#### EXERCISE INSTRUCTIONS
(a) From the queue discussion, reproduce the part starting with "This will restrict" and going on through "the finally clause.".
(b) Translate this sentence from the queue discussion into Spanish: "Before beginning on such a journey, I would first make a JMH test and check if the current implementation is actually causing performance degradation or if there are other more urgent problems."

#### SOURCE PASSAGE
Yes. Best to close this one. I got a lot better understanding of the signaling mechanism and the queue. By having 2 separate mechanisms, the expensive [StoreLoad] is needed. If the flag to wakup and the queue would be integrated into the same structure, I don't think the expensive [StoreLoad] is needed on the I/O thread. |
Thanks @pveentjer. You're right, and in fact a while back I prototyped such a custom queue implementation, I may try to resurrect that for interest. One issue though is that since then the queue impl was made pluggable and a fully integrated queue would probably need to break that extensibility. |
For Hazelcast I did something similar. Before beginning on such a journey, I would first make a JMH test and check if the current implementation is actually causing performance degradation or if there are other more urgent problems. As any self-respecting engineer, I have made optimizations with unproven improvements :) |
The memory ordering effects of the nextWakupNanos are irrelevant. We
just need to make sure that the compiler doesn't optimize out the load
or the store. A setOpaque should be sufficient. But since the code needs
to be Java 8 compatible, setRelease is the cheapest alternative.
This will restrict compiler optimizations but doesn't lead to a memory
fence on the X86 since every store is a release store (the semantics
provided by a setLazy).
In a subsequent PR I'll deal with the getAndSet in the finally clause.

[Stored data entries]
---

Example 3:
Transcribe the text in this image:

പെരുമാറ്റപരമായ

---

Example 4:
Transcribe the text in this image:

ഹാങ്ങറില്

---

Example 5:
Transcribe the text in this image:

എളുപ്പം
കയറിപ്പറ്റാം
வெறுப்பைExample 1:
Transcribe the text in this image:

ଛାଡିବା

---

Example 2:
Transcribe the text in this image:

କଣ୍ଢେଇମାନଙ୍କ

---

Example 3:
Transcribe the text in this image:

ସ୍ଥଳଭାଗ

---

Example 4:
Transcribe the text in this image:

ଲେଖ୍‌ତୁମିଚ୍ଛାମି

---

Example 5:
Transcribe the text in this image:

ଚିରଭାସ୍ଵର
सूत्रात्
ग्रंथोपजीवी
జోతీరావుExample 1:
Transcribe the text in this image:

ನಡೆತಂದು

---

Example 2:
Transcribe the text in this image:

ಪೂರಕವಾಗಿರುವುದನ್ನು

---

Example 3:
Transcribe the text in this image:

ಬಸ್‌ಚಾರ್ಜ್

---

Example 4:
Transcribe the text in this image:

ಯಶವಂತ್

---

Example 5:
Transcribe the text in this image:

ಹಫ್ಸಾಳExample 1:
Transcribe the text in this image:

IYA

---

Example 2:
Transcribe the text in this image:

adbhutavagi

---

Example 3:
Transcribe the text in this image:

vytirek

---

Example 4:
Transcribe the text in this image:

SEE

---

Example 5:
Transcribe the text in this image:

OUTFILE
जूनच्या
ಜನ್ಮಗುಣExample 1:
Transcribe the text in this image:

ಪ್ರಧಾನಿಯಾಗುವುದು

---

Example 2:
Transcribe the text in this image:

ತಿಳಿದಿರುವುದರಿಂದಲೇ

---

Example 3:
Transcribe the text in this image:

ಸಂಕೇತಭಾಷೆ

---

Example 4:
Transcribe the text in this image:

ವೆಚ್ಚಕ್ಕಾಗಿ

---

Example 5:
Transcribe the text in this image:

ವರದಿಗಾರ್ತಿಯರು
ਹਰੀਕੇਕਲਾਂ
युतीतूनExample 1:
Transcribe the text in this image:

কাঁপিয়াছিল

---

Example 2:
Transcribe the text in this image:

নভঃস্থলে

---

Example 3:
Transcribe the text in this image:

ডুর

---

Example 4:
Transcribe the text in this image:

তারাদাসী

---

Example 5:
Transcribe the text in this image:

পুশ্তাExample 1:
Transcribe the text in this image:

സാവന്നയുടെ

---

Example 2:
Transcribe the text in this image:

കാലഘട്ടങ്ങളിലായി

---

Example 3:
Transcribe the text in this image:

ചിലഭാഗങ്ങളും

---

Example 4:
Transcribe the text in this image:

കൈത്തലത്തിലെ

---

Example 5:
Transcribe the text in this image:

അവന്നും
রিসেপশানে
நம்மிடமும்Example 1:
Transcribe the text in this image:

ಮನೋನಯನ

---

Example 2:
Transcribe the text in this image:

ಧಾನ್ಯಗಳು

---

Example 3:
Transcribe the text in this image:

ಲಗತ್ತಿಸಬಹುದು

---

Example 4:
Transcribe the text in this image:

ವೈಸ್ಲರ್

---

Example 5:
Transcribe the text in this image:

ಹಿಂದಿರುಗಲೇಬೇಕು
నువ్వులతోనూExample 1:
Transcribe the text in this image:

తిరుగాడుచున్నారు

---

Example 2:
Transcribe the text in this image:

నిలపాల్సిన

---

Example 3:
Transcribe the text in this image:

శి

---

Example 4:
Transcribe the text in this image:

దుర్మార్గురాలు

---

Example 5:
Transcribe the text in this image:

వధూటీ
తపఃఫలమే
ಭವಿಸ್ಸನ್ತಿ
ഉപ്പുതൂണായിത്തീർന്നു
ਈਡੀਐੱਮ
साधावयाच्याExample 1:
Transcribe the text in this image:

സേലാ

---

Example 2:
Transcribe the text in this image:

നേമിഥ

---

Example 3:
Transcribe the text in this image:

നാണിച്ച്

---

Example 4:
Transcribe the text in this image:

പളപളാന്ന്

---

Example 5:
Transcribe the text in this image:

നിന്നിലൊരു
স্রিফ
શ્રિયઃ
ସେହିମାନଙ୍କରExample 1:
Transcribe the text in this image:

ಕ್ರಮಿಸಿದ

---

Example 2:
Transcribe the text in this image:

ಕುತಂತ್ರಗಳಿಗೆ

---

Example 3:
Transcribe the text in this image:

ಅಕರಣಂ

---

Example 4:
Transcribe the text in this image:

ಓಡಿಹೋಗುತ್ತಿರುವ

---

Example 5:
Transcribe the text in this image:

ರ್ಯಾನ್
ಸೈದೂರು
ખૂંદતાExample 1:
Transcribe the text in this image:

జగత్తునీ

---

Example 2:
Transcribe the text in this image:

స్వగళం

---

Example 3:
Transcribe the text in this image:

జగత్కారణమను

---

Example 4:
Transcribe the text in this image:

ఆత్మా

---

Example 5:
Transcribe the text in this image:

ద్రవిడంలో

#### ANSWERS PER TASK
(a)
This will restrict compiler optimizations but doesn't lead to a memory
fence on the X86 since every store is a release store (the semantics
provided by a setLazy).
In a subsequent PR I'll deal with the getAndSet in the finally clause.

(b) Antes de emprender un viaje así, primero haría una prueba JMH y comprobaría si la implementación actual realmente está causando una degradación del rendimiento o si hay otros problemas más urgentes.